--- START TEXT PASSAGE ---
Example: Paraphrased
Messi is a superior professional athlete (Ratcliffe 5).

 

Example: Quotation
Messi was found to be "the best pro soccer player currently active" (Ratcliffe 5).

Paraphrasing

When you put information into your own words by summarizing or paraphrasing, you must still cite the original author or researcher as well as the page or paragraph number(s).

Example:
Within the research paper, quotations will have more impact when used judiciously (Gibaldi 109).

 

Tip: See the MLA Handbook (4.5-4.8) for more information. 

Direct Quotations

When you incorporate a direct quotation into a sentence, you must cite the source and ensure the quote is recorded exactly. Fit quotations within your sentences, making sure the sentences are grammatically correct.

Examples:
Gibaldi indicates, “Quotations are effective in research papers when used selectively” (109).
Remember that “[q]uotations are effective in research papers when used selectively” (Gibaldi 109).

 

Tip: See the MLA Handbook (4.9-4.11) for more information. 

 

Block Quotations

If the quotation will run to more than 4 lines in your paper, use a block format in which the quotation is indented 1/2 an inch from the left margin, with no quotation marks.

Example (MLA Handbook 6.35):
In Moll Flanders, Defoe follows the picaresque tradition by using a pseudoautobiographical narration:
 

My true name is so well known in the records, or registers, at Newgate and in the Old Bailey, and there are some things of
such consequence still depending there relating to my particular conduct, that it is not to be expected I should set my name or the account of my family to this work . . . (1)

 

 

Tip: See the MLA Handbook (6.35, 6.38, 6.40-6.42) for more information. 

Altering Direct Quotations

If you need to leave out part of a quotation to make it fit grammatically or because it contains irrelevant/unnecessary information, insert ellipses (. . .) to mark the omission (6.58-6.61). Ensure that by omitting information you are not fundamentally altering the intent of the quote.

Example:
Claims have been made that "fruit cake is an underrated dessert . . . that many people enjoy" (Ratcliffe 151).

 

If you must add clarifying words or statements or alter existing words within a quotation for reasons of grammar or clarity, one option is to use square brackets (6.65-6.67). 

Examples:

Shaw admitted, "Nothing can extinguish my interest in Shakespear [sic]."
--- END TEXT PASSAGE ---
◆ **COMPLETE THE FOLLOWING**:
(a) According to the citation guide, how far from the left margin is a block quotation indented?
(b) Echo the part of the citation guide that opens with the words containing "When you put" and closes with "judiciously (Gibaldi 109).".
Rely only on the citation guide above.
--- START DATA SUPPLIED ---
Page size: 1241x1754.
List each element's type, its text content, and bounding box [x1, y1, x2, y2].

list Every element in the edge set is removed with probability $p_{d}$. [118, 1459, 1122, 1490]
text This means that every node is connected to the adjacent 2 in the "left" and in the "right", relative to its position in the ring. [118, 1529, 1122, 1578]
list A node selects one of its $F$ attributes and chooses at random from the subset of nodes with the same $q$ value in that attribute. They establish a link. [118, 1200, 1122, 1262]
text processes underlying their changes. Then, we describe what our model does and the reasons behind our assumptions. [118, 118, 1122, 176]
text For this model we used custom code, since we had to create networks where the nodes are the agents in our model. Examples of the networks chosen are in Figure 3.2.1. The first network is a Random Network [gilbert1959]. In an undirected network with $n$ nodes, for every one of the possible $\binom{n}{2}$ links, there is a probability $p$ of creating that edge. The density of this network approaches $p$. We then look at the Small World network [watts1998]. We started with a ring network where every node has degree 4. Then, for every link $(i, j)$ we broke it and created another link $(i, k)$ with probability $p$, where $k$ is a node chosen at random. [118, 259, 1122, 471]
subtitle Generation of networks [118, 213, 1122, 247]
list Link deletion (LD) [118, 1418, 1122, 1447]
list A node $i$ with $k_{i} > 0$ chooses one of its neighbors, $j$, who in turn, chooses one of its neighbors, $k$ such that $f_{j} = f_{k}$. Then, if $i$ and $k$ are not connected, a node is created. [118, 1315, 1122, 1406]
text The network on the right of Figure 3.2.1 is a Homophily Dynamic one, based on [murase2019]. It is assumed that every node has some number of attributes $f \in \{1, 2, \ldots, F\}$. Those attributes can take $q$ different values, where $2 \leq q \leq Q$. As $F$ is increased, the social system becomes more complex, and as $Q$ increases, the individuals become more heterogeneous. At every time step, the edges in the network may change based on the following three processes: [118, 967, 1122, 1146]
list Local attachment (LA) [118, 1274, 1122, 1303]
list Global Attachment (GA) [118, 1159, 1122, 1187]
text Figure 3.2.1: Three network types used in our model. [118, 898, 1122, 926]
--- END DATA SUPPLIED ---
◆ **RESULTS OF THE EXERCISE**:
(a) It is indented 1/2 an inch from the left margin.

(b)
When you put information into your own words by summarizing or paraphrasing, you must still cite the original author or researcher as well as the page or paragraph number(s).

Example:
Within the research paper, quotations will have more impact when used judiciously (Gibaldi 109).